Last summer, I started the project by painting a 4″ wide, straight edge border around the edge of the room; I used painters tape and leftover light gray satin paint that had been used in the bathroom.
I know it’s not the right heavy-duty-ready-for-foot-traffic paint that I really should be advising you to use, but I talked myself into doing this a cheapo-way since the paint was handy, and the room doesn’t get a ton of traffic since it’s locked off from the rest of the house. The paint won’t wear quickly when it’s only used sporadically from late April – September. To layer on top of that existing border, making it a little more ornate (something I had seen in a house I looked at years ago), I started by making some stencils, and then I slept on them for two months while I made up my mind.
The stencil I finally landed on was a combo of the scalloped edges and polka dots that I love, like the very first option I drew here:
I might add to it once it’s done with more detail (sort of like in design #3) but for now, this feels like a good starting point. I’m going with my gut here.
I started with a piece of long narrow cardboard and my spice cabinet. Yeah, after considering how I was going to make consistently-sized circles on the cardboard, I decided that the lids to curry, oregano, cinnamon, and chili powder (oh, and ibuprofin) would be a good selection, small to large.
Oregano seemed to be a nice size, and won me over when I sanity-checked the lid size beside the existing painted border in the sunroom:
The template development itself was done in a very mathematical and methodical way, with a good old pencil, ruler, and x-acto knife. The lines you see measured horizontally are the same distance apart as the oregano lid diameter, and I drew these lines across the entire length of the cardboard so that as I did multiple arches of polka dots, I could be certain that the spacing of the circles could be consistent. Photos are a little yellow. These are projects I do late at night.

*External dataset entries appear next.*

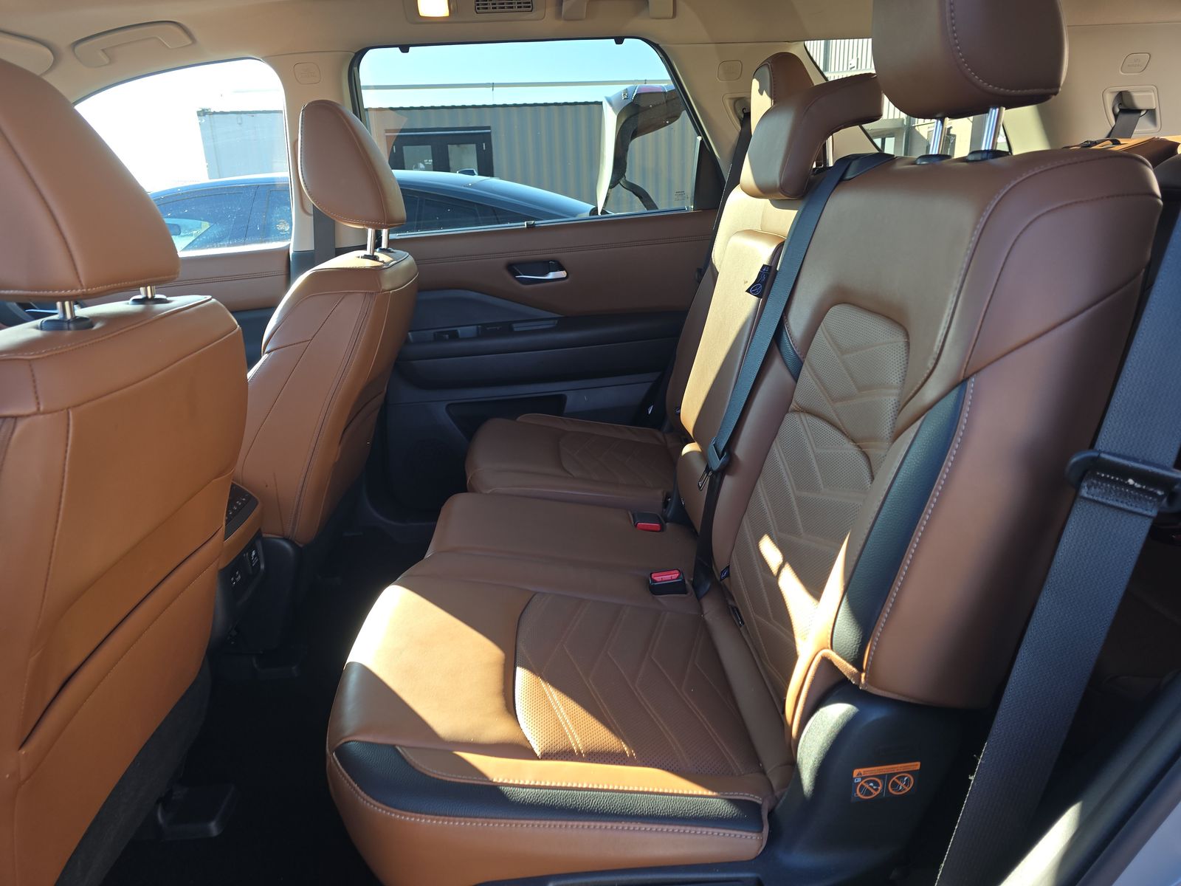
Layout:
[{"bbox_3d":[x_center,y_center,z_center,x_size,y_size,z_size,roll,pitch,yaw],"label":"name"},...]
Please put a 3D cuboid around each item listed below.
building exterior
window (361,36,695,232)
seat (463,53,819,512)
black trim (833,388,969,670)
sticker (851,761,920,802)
[{"bbox_3d":[-2.041,-5.926,17.609,11.800,2.800,2.440,-3,19,-4],"label":"building exterior"},{"bbox_3d":[-0.140,-0.725,1.890,0.820,0.430,0.030,-2,43,1],"label":"window"},{"bbox_3d":[0.110,-0.320,1.631,0.720,0.875,0.500,-2,18,1],"label":"seat"},{"bbox_3d":[0.279,0.076,0.707,0.050,0.272,0.035,21,19,19],"label":"black trim"},{"bbox_3d":[0.283,0.326,0.750,0.063,0.038,0.003,-2,21,1],"label":"sticker"}]

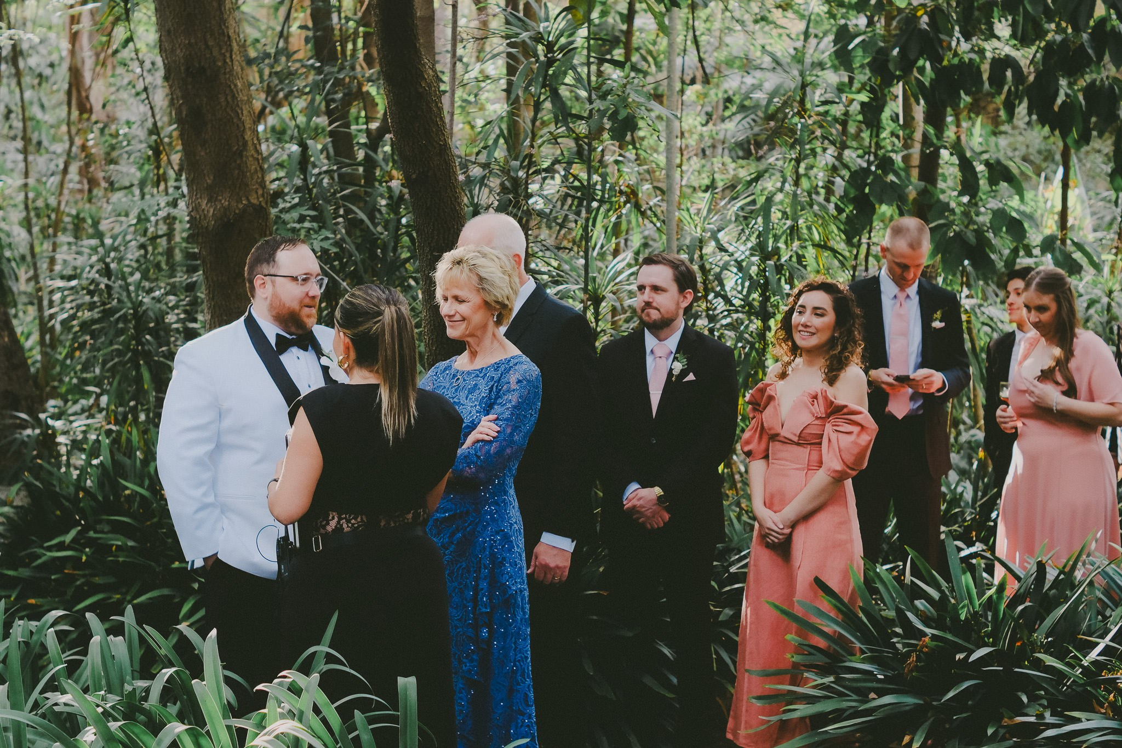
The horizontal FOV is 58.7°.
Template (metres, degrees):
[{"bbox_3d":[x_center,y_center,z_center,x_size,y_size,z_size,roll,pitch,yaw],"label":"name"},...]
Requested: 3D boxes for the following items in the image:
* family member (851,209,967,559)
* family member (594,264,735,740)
[{"bbox_3d":[1.283,0.346,3.680,0.520,1.830,0.420,2,4,28],"label":"family member"},{"bbox_3d":[0.347,0.507,3.220,0.500,1.780,0.350,2,4,26],"label":"family member"}]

And the lights in the living room chandelier don’t exactly provide a nice white light (add find-new-bulbs to the list).
So once all of the dots were etched, the template was starting to look pretty good. I was at least confident that I chose a detail that I would be content to try. See how I did that half-circle at the end? It was intentional; I figure it’ll help me to line up one section to the next, since it’ll have to be transferred and painted in small sections.
Notice how the cardboard is actually folded? I was lucky to find this as-is. Not sure where. Maybe was in the recycling bin at work, maybe was in some product packaging, I can’t really remember right now, but nonetheless, it was great to have as I started x-acto-ing because it was like having a built-in soft cutting board. I started by scoring each of the circles with the tip of the knife (very carefully) and then dug a little deeper (har-har) and used the knife to slice through the scored paper, poking the circles out one by one.
Oh yeah, see that I was trying another stencil in the other side of the cardboard? This didn’t go far. I wasn’t in love with it and couldn’t make my mind up on the proportions.
I did take some sandpaper to the inner circles to give it a better chance at success; this helped to even out a few x-acto-ed jagged edges and smooth out the curves.
But after all that, I’m still not entirely sure if this template will work as cleanly as professionally die-cut purchased templates. I strongly considered a purchased one after I saw what Joey and Lana did in their master bedroom but still thought I’d give this the old college try and just paint over it if it looks awful.
Hopefully the weather will perk up this weekend and I can give the template a test run.